**EXERCISE BRIEF:**
Please restate word for word the lines from the top of the entries through the line that contains "right elbow: (254, 404, -15)", and do not include any pictures.

Data records
☆ ☆ ☆ ☆

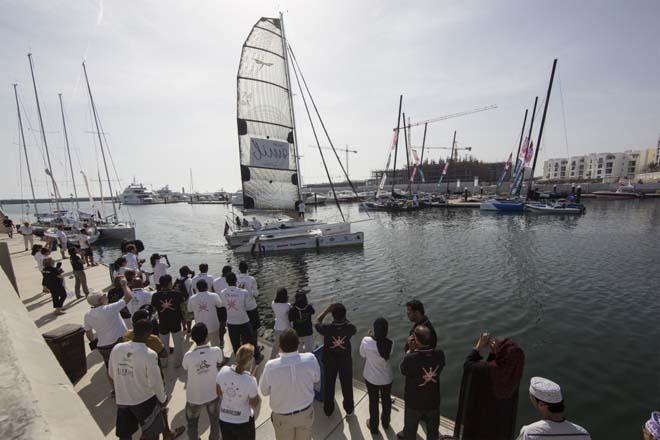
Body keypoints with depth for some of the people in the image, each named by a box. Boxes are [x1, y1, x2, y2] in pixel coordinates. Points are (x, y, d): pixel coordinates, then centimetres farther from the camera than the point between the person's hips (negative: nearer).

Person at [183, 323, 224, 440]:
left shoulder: (188, 356, -27)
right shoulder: (216, 351, -24)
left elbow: (185, 368, -3)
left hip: (195, 397, -1)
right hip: (213, 394, 2)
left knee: (192, 423, 28)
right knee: (214, 419, 29)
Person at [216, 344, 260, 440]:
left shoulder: (223, 371, -21)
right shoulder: (250, 380, -30)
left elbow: (218, 393, -2)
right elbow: (254, 404, -15)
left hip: (224, 418, 4)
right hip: (243, 420, -3)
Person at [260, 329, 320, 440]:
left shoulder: (270, 366, -31)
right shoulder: (310, 359, -27)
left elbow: (264, 391, -11)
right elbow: (316, 379, -6)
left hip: (283, 416, 0)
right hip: (306, 412, 1)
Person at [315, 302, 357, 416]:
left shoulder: (327, 328, -32)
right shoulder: (350, 328, -29)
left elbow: (317, 323, -10)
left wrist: (326, 310, -11)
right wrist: (343, 317, -4)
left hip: (329, 361, 0)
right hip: (345, 361, 1)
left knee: (328, 385, 22)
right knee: (347, 385, 23)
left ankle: (328, 409, 41)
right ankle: (349, 407, 44)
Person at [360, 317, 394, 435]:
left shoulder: (366, 341, -28)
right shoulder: (390, 343, -22)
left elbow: (362, 354, -9)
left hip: (371, 378, -2)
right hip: (387, 378, 2)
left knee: (373, 401, 22)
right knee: (386, 400, 27)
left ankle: (374, 426, 42)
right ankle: (386, 422, 50)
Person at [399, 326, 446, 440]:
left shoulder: (410, 358, -34)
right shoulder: (440, 354, -23)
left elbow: (403, 370, -11)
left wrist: (409, 350, -10)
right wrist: (414, 351, -5)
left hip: (413, 403, -2)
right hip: (433, 402, 3)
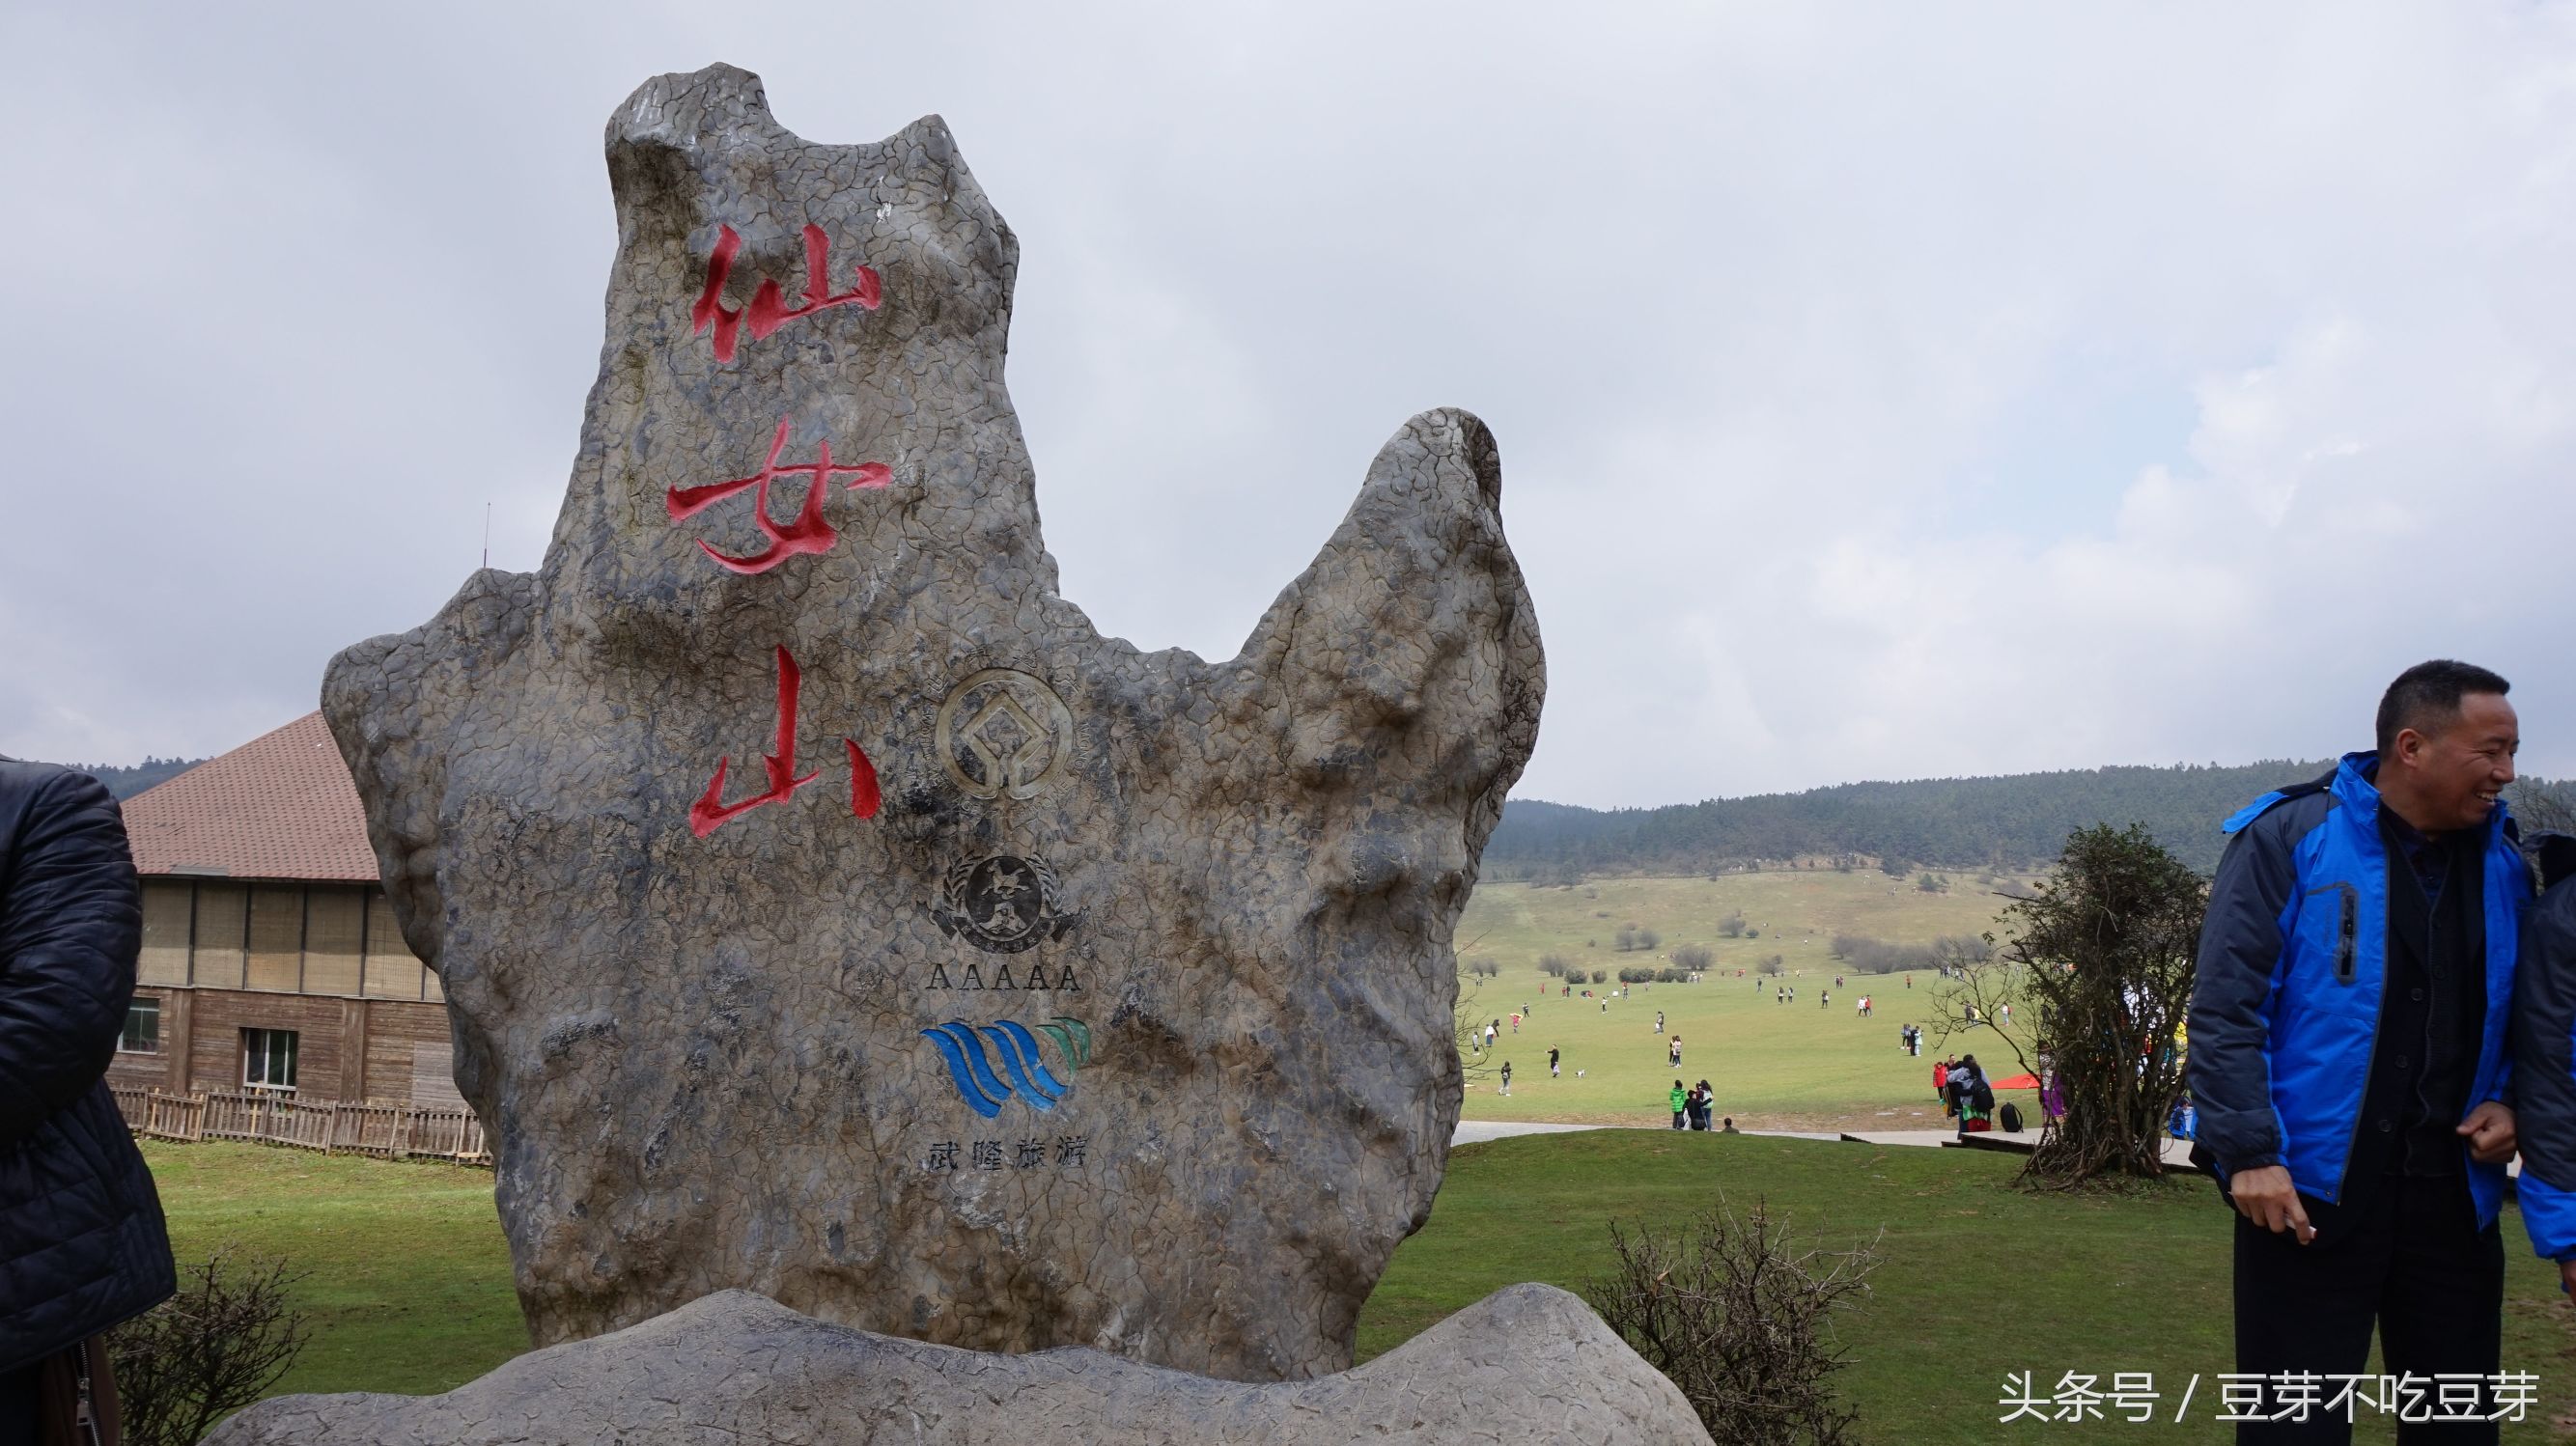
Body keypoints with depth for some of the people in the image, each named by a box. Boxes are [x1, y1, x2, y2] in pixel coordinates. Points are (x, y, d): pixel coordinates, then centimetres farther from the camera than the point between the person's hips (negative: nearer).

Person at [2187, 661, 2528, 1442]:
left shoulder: (2504, 863, 8)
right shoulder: (2289, 838, -9)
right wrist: (2250, 1153, -17)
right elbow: (2224, 1011, -12)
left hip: (2454, 1195, 6)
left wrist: (2509, 1102, 2)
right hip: (2309, 1194, -5)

☆ ☆ ☆ ☆

**ANSWER TO THE PROBLEM:**
Body keypoints with depth for some of the people in the image, each named by a box. Boxes are [x1, y1, x2, y2] in pixel coordinates. Points are (x, y, d): pixel coordinates, then centimetres farther from the camera than the point between the person's hips (negative: nearer).

Person at [183, 323, 224, 440]:
left shoulder: (188, 356, -27)
right shoulder: (216, 351, -24)
left elbow: (185, 368, -3)
left hip: (195, 397, -1)
right hip: (213, 394, 2)
left knee: (192, 423, 28)
right knee: (214, 419, 29)
Person at [216, 344, 260, 440]:
left shoulder: (223, 371, -21)
right shoulder: (250, 380, -30)
left elbow: (218, 393, -2)
right elbow: (254, 404, -15)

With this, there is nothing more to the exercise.